BEGIN AVAILABLE RECORDS

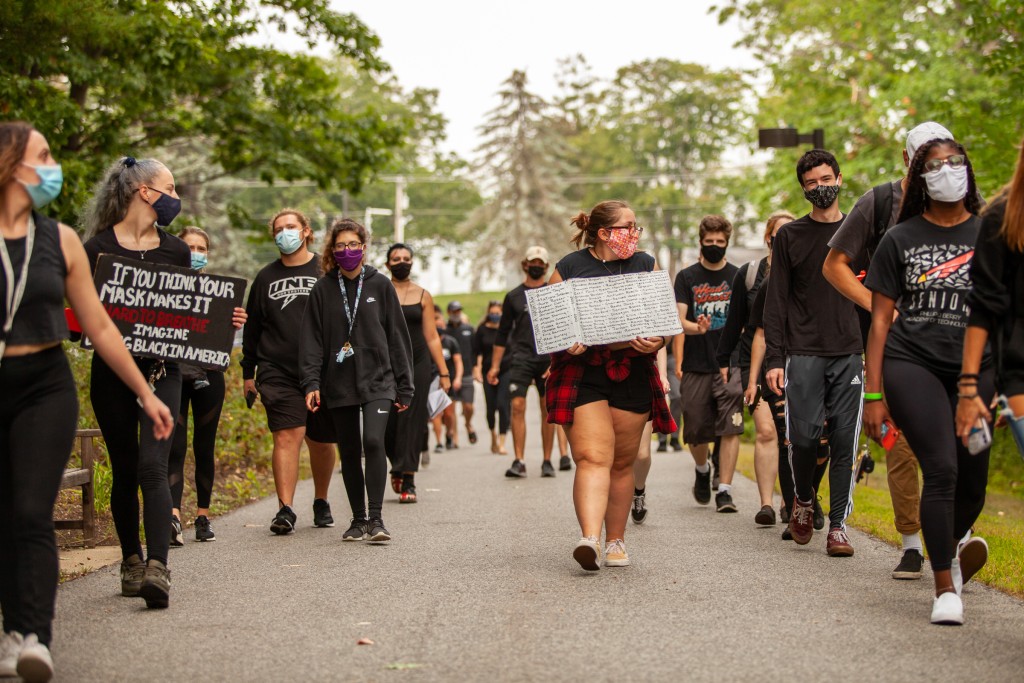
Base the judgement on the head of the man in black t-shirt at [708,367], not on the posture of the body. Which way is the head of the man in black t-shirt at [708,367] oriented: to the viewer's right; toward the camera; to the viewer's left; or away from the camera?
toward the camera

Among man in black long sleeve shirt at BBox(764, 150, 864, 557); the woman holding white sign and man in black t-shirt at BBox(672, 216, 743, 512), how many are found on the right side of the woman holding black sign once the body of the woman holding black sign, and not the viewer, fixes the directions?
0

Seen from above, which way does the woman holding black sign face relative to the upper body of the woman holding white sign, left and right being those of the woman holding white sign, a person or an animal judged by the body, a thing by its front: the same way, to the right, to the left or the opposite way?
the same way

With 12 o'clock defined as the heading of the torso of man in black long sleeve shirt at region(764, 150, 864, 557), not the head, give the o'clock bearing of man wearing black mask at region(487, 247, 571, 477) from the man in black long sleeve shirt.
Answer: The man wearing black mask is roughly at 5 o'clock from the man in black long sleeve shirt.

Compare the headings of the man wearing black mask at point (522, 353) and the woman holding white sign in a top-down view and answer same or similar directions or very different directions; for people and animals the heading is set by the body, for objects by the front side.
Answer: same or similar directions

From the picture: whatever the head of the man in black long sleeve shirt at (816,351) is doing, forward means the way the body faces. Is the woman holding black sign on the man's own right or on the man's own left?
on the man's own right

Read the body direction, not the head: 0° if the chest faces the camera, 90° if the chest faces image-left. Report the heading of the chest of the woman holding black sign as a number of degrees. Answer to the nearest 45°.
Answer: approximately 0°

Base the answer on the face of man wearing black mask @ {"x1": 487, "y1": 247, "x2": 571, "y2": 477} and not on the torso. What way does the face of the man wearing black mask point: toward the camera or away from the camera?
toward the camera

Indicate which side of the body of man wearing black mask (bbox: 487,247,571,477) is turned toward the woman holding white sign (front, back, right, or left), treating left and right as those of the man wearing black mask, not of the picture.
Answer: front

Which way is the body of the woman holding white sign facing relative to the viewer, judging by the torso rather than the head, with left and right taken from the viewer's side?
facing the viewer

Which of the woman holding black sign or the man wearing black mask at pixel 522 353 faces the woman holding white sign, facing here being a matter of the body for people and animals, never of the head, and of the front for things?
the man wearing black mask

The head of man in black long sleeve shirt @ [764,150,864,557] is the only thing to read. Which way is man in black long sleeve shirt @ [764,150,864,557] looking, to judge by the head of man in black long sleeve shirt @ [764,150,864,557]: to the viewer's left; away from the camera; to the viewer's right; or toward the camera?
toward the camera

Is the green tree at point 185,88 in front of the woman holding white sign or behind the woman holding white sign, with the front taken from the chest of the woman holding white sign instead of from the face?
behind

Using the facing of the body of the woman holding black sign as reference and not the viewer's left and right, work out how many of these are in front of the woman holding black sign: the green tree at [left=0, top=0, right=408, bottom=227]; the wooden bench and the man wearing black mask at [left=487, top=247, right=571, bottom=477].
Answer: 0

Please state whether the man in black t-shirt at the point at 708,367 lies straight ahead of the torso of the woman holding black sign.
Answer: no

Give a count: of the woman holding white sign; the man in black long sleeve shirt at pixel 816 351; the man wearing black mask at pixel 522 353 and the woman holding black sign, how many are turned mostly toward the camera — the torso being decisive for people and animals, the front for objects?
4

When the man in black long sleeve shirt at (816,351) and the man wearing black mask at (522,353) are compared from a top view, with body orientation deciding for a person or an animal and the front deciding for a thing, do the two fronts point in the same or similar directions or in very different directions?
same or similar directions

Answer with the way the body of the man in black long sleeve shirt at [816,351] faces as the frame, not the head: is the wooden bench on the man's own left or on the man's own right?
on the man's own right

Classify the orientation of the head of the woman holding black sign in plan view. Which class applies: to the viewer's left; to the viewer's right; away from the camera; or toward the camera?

END AVAILABLE RECORDS

Can you copy out every row above word for word, leaving out the pictures?

Base the judgement on the head of the man in black t-shirt at [708,367], not on the posture of the body. Which way is the head of the man in black t-shirt at [708,367] oriented: to the viewer's right; toward the camera; to the viewer's left; or away from the camera?
toward the camera

Among man in black long sleeve shirt at BBox(764, 150, 864, 557); the woman holding white sign and man in black t-shirt at BBox(672, 216, 743, 512), how many are found on the right side of the woman holding black sign once the body of the woman holding black sign, and not the viewer, fixes the directions?
0

Seen from above, which way does the woman holding black sign face relative to the upper body of the woman holding white sign, left and right being those of the woman holding white sign, a person or an animal judged by the body, a thing by its front: the same way, to the right, to the left or the opposite way?
the same way

With 12 o'clock defined as the heading of the torso of man in black long sleeve shirt at region(764, 150, 864, 557), not the head, give the o'clock bearing of man wearing black mask at region(487, 247, 571, 477) from the man in black long sleeve shirt.
Answer: The man wearing black mask is roughly at 5 o'clock from the man in black long sleeve shirt.

Compare the headings of the man wearing black mask at point (522, 353) and the woman holding white sign in a top-down view and answer same or similar directions or very different directions; for people and animals the heading is set by the body, for objects by the front side.
Answer: same or similar directions

From the picture: whatever the head of the man in black long sleeve shirt at (816,351) is doing, forward means the way the body faces. Is the woman holding black sign on the man's own right or on the man's own left?
on the man's own right

Read the body direction, not the head: 0° if the chest faces the camera, 90° if the chest faces image-left. Report the heading of the chest of the woman holding black sign as a number of degrees. Answer to the nearest 45°.
Answer: approximately 0°

Base the answer on the face of man wearing black mask @ {"x1": 487, "y1": 247, "x2": 571, "y2": 477} and not on the torso. What way does the face of the man wearing black mask point: toward the camera or away from the camera?
toward the camera

Indicate which side of the body of man wearing black mask (bbox: 487,247,571,477) is turned toward the woman holding white sign (front, back, right, or left), treating left and right as those of the man wearing black mask, not of the picture.
Answer: front

Which way is the body of the woman holding white sign facing relative to the viewer, judging by the torso rather than the head, with left and right taken from the viewer's side?
facing the viewer

Which of the woman holding black sign or the man wearing black mask at pixel 522 353 faces the woman holding white sign, facing here being a matter of the body for people and animals, never of the head, and of the front for things?
the man wearing black mask

The head of man in black long sleeve shirt @ [764,150,864,557] is the only thing to read. Which way is man in black long sleeve shirt @ [764,150,864,557] looking, to judge by the head of man in black long sleeve shirt @ [764,150,864,557]: to the viewer's left; away from the camera; to the viewer's right; or toward the camera?
toward the camera

Is the green tree at point 185,88 in front of the woman holding white sign or behind the woman holding white sign, with the front taken from the chest of the woman holding white sign instead of from the face?
behind

Using the facing of the body of the woman holding black sign as reference and not the viewer's left and right, work out how many of these are in front of the woman holding black sign: the green tree at [left=0, top=0, right=408, bottom=227]; the wooden bench and the man wearing black mask at [left=487, top=247, right=571, bottom=477].
Answer: 0

Please state whether the man in black t-shirt at the point at 708,367 lies straight ahead of the torso of the woman holding black sign.
Answer: no

Give a count: of the woman holding white sign; the man in black long sleeve shirt at pixel 816 351; the man wearing black mask at pixel 522 353 and the woman holding black sign, how many are turned mostly toward the camera — the torso being decisive for people and animals, the front for objects?
4

When the man in black long sleeve shirt at (816,351) and the man wearing black mask at (522,353) are compared from a top view, with body orientation deciding for a person or an animal and the front deciding for a thing, do the two fronts point in the same or similar directions or in very different directions?
same or similar directions

Answer with the way the body of the man in black long sleeve shirt at [816,351] faces as the frame, not the head: is the wooden bench on the man's own left or on the man's own right?
on the man's own right

Classify the orientation of the head of the woman holding black sign in plan view. Which class applies: to the viewer's left; to the viewer's right; away from the camera; or toward the camera?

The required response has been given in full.